Jacques-Henri Lartigue
[Photographer, b. 1894, Courbevoie, France, d. 1986, Nice, France.]

 I have two pairs of eyes—one to paint, and one to take photographs. There is little relationship between the two. 

Edward Steichen
[Photographer and curator, b. 1879, Luxembourg, Germany, d. 1973, West Redding, Connecticut.]

 Every other artist begins [with] a blank canvas, a piece of paper... the photographer begins with the finished product. 

Laszlo Moholy-Nagy
[Artist, photographer, designer, and teacher, b. 1895, Bacsbarsod, Hungary, d. 1946, Chicago, Illinois.]

 The invention of photography destroyed the canons of representational, imitative art. 

Tom Wolfe
[Writer, b. 1930, Richmond, Virginia, d. 2018, New York.]

 It was the unspoken curse of the medium, which went: “Photography is not really creative.” Naturally no painter would be so gauche as to say publicly that photography was not an art form. Nevertheless, there was an unuttered axiom: “Painters create, photographers select.” Not all the enlightened lip service in the world could change that feeling. The condescension with which the most insignificant painter could look down upon an Ansel Adams, a Steichen, or a Stieglitz was absolutely breathtaking. If sneers gave off heat, Alfred Stieglitz himself would have ended up about the size and shape of a smoked oyster. 

Vik Muniz
[Artist, b. 1961, Sao Paulo, Brazil, lives in New York.]

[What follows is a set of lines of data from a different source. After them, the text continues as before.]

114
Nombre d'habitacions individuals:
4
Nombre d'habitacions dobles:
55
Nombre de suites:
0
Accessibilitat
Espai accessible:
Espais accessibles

 Now that photography is a digital medium, the ghost of painting is coming to haunt it: photography no longer retains a sense of truth. I think that's great, because it frees photography from factuality, the same way photography freed painting from factuality in the mid-nineteenth century. 

Chuck Close
[Artist, b. 1940, Monroe, Washington, lives in New York.]

 The thing that interests me about photography, and why it’s different from all other media, is that it’s the only medium in which there is even the possibility of an accidental masterpiece. 

Man Ray (Emanuel Radnitsky)
[Artist, b. 1890, Philadelphia, Pennsylvania, d. 1976, Paris.]

 A photograph is to a painting what an automobile is to a horse. A rider on his horse is a beautiful thing, but I prefer a man in an airplane. 

Peter Schjeldahl
[Writer and critic, b. 1942, Fargo, North Dakota, lives in New York.]

 The dominant problem of pictorial art since the nineteen-fifties is photography, and, by extension, film and video. The basilisk eye of the camera has withered the pride of handworked mediums. Painting survives on a case-by-case basis, its successes amounting to special exemptions from a verdict of history.